== Segment start ==

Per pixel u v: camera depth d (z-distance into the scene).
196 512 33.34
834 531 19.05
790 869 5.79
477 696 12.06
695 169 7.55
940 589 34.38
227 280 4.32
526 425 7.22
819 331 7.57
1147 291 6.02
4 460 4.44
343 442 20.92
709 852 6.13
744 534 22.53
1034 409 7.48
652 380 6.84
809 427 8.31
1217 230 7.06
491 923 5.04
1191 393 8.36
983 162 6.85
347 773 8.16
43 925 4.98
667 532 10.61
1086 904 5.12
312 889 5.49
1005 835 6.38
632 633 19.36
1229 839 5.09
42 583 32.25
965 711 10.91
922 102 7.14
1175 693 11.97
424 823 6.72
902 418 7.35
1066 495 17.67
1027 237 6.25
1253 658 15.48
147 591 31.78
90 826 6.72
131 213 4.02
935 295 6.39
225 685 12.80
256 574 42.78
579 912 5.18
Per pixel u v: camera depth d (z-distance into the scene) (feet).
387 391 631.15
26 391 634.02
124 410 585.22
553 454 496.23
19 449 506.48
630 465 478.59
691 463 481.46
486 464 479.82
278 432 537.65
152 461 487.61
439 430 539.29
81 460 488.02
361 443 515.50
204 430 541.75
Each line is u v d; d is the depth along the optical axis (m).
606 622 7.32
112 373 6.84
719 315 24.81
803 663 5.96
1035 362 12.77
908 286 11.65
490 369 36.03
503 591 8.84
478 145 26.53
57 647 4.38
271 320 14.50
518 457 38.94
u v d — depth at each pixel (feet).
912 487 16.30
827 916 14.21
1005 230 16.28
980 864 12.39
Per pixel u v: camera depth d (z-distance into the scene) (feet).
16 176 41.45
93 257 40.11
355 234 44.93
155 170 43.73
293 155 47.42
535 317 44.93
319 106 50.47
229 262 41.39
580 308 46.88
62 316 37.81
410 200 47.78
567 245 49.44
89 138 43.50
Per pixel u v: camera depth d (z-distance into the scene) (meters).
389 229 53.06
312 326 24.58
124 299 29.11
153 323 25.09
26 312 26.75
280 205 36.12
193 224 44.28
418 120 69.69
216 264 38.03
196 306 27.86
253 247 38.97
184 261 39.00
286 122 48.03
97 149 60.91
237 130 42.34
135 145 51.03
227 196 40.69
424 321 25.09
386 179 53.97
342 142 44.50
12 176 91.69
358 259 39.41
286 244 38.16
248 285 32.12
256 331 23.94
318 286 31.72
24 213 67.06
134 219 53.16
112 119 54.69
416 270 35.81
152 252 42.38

== Segment end ==

Write out the listing exactly, keeping every character.

Per pixel u v: camera depth d (z-distance into the scene).
196 512 33.34
834 531 19.05
790 869 5.79
477 696 12.06
695 169 7.55
940 589 34.38
227 280 4.32
526 425 7.22
819 331 7.57
1147 291 6.02
4 460 4.44
343 442 20.92
709 852 6.13
744 534 22.53
1034 409 7.48
652 380 6.84
809 427 8.31
1217 230 7.06
491 923 5.04
1191 393 8.36
983 162 6.85
347 773 8.16
43 925 4.98
667 532 10.61
1086 904 5.12
312 889 5.49
1005 835 6.38
632 633 19.36
1229 839 5.09
42 583 32.25
965 711 10.91
922 102 7.14
1175 693 11.97
424 823 6.72
902 418 7.35
1066 495 17.67
1027 237 6.25
1253 658 15.48
147 591 31.78
90 826 6.72
131 213 4.02
935 295 6.39
225 685 12.80
256 574 42.78
579 912 5.18
Per pixel u v: camera depth d (z-distance into the scene) (feet).
387 391 631.15
26 391 634.02
124 410 585.22
553 454 496.23
19 449 506.48
630 465 478.59
691 463 481.46
486 464 479.82
278 432 537.65
152 461 487.61
439 430 539.29
81 460 488.02
361 443 515.50
204 430 541.75
Each line is u v d; d is the depth along the optical axis (m).
606 622 7.32
112 373 6.84
719 315 24.81
803 663 5.96
1035 362 12.77
908 286 11.65
490 369 36.03
503 591 8.84
478 145 26.53
57 647 4.38
271 320 14.50
518 457 38.94
u v d — depth at each pixel (feet).
912 487 16.30
827 916 14.21
1005 230 16.28
980 864 12.39
Per pixel u v: camera depth d (z-distance into the scene) (feet).
16 176 41.45
93 257 40.11
355 234 44.93
155 170 43.73
293 155 47.42
535 317 44.93
319 106 50.47
229 262 41.39
580 308 46.88
62 316 37.81
410 200 47.78
567 245 49.44
89 138 43.50
Per pixel u v: camera depth d (z-distance into the scene) (meters).
389 229 53.06
312 326 24.58
124 299 29.11
153 323 25.09
26 312 26.75
280 205 36.12
193 224 44.28
418 120 69.69
216 264 38.03
196 306 27.86
253 247 38.97
184 261 39.00
286 122 48.03
97 149 60.91
237 130 42.34
135 145 51.03
227 196 40.69
424 321 25.09
386 179 53.97
342 142 44.50
12 176 91.69
358 259 39.41
286 244 38.16
248 285 32.12
256 331 23.94
318 286 31.72
24 213 67.06
134 219 53.16
112 119 54.69
416 270 35.81
152 252 42.38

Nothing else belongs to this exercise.